• _EXERCISE INSTRUCTIONS_
Without including any pictures, copy each entry below exactly.

== DATASET EXCERPTS

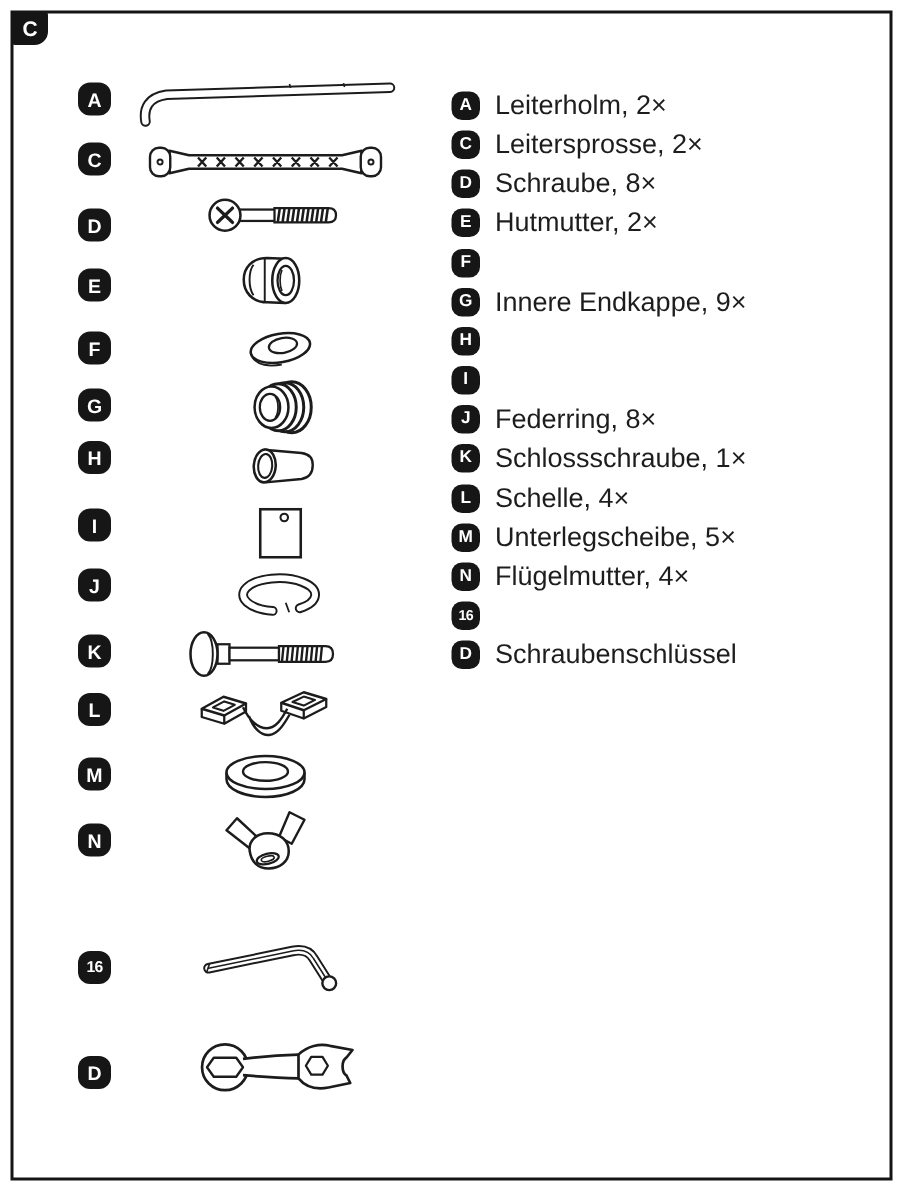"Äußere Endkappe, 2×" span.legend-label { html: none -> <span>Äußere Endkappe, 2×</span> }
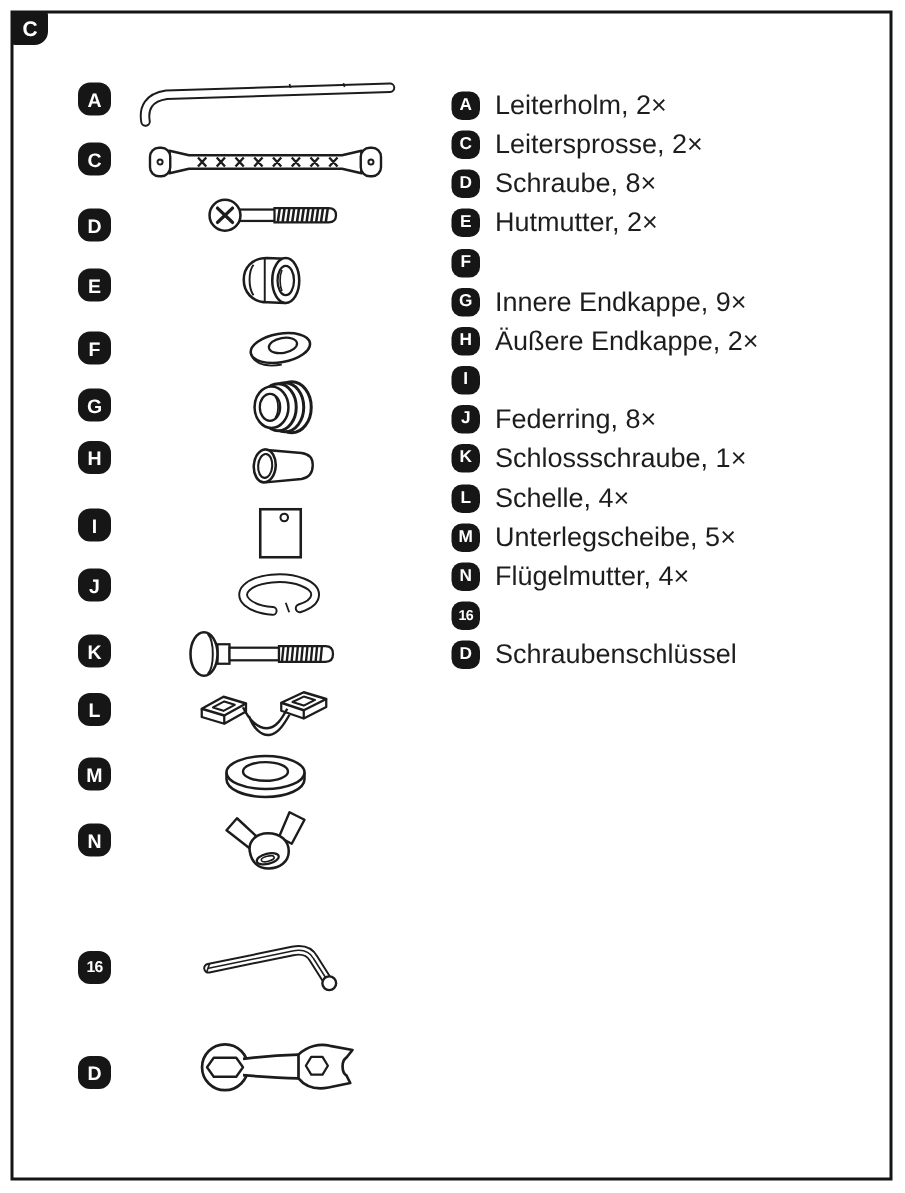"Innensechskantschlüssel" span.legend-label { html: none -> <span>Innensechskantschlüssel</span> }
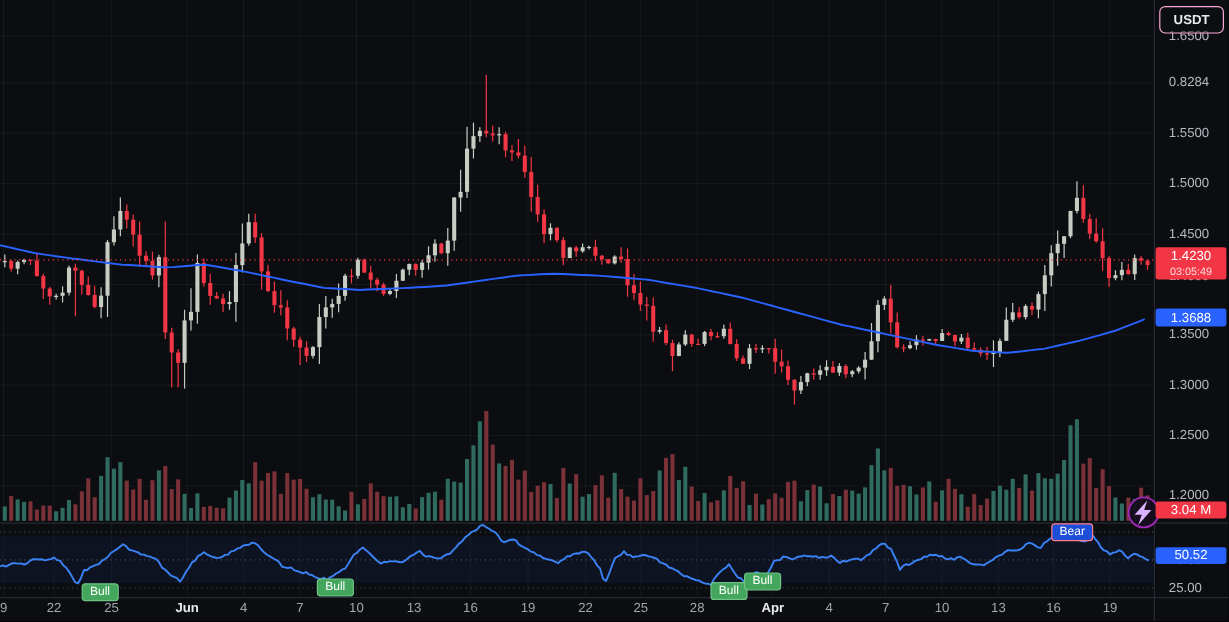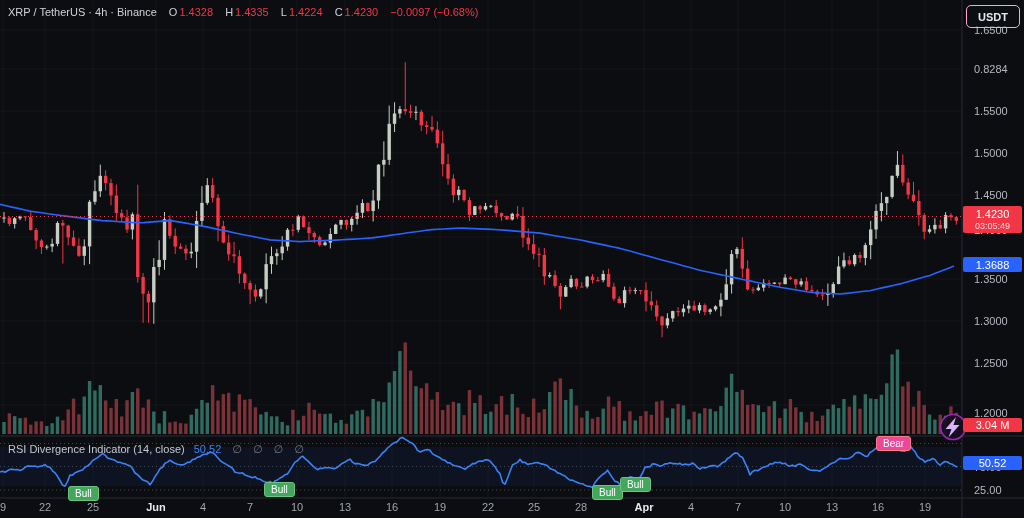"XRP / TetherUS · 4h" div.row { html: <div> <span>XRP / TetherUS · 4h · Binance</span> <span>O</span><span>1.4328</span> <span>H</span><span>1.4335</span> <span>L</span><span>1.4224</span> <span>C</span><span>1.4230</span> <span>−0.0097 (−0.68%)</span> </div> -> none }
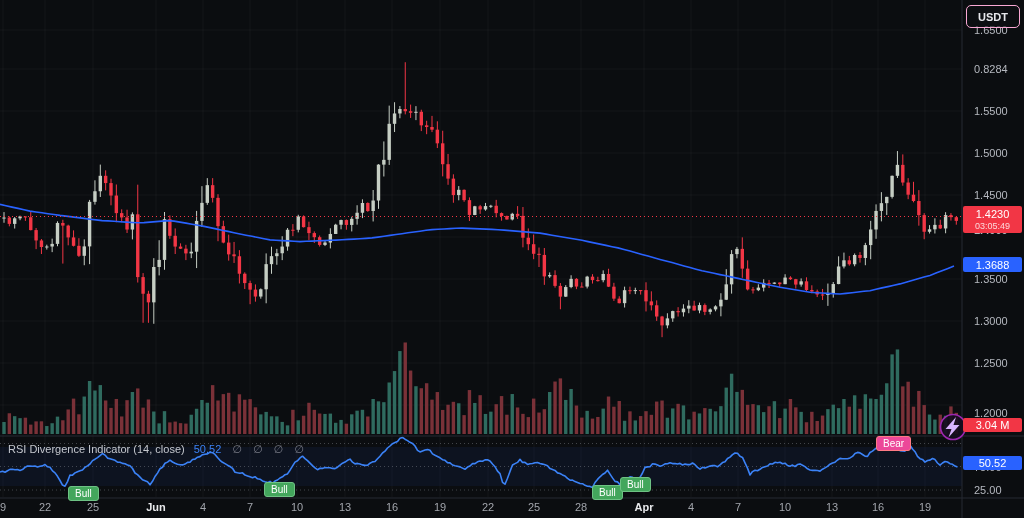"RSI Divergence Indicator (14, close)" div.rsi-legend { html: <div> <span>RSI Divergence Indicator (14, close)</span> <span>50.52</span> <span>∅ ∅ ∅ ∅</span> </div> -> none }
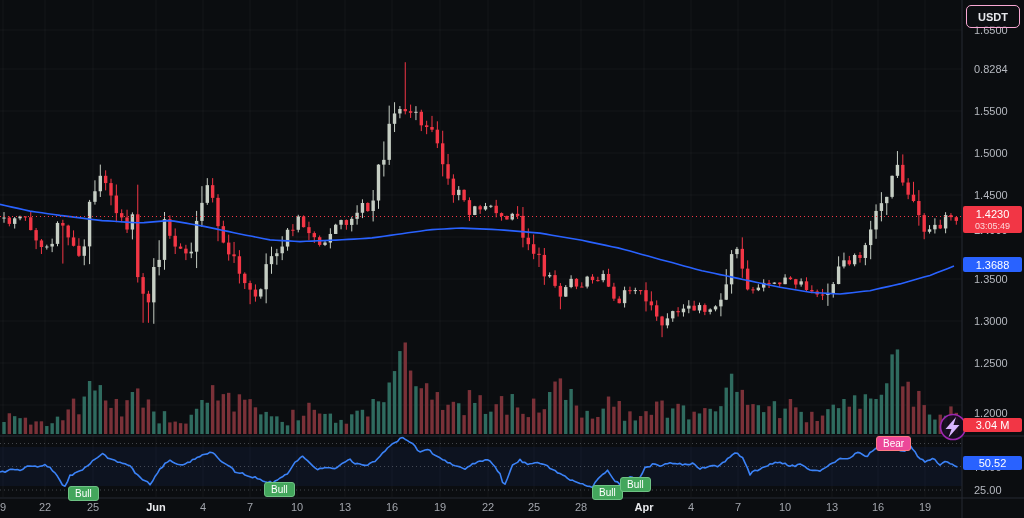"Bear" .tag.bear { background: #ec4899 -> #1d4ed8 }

====

• _RESPONSE BELOW_
"Äußere Endkappe, 2×" span.legend-label { html: none -> <span>Äußere Endkappe, 2×</span> }
"Innensechskantschlüssel" span.legend-label { html: none -> <span>Innensechskantschlüssel</span> }
"XRP / TetherUS · 4h" div.row { html: <div> <span>XRP / TetherUS · 4h · Binance</span> <span>O</span><span>1.4328</span> <span>H</span><span>1.4335</span> <span>L</span><span>1.4224</span> <span>C</span><span>1.4230</span> <span>−0.0097 (−0.68%)</span> </div> -> none }
"RSI Divergence Indicator (14, close)" div.rsi-legend { html: <div> <span>RSI Divergence Indicator (14, close)</span> <span>50.52</span> <span>∅ ∅ ∅ ∅</span> </div> -> none }
"Bear" .tag.bear { background: #ec4899 -> #1d4ed8 }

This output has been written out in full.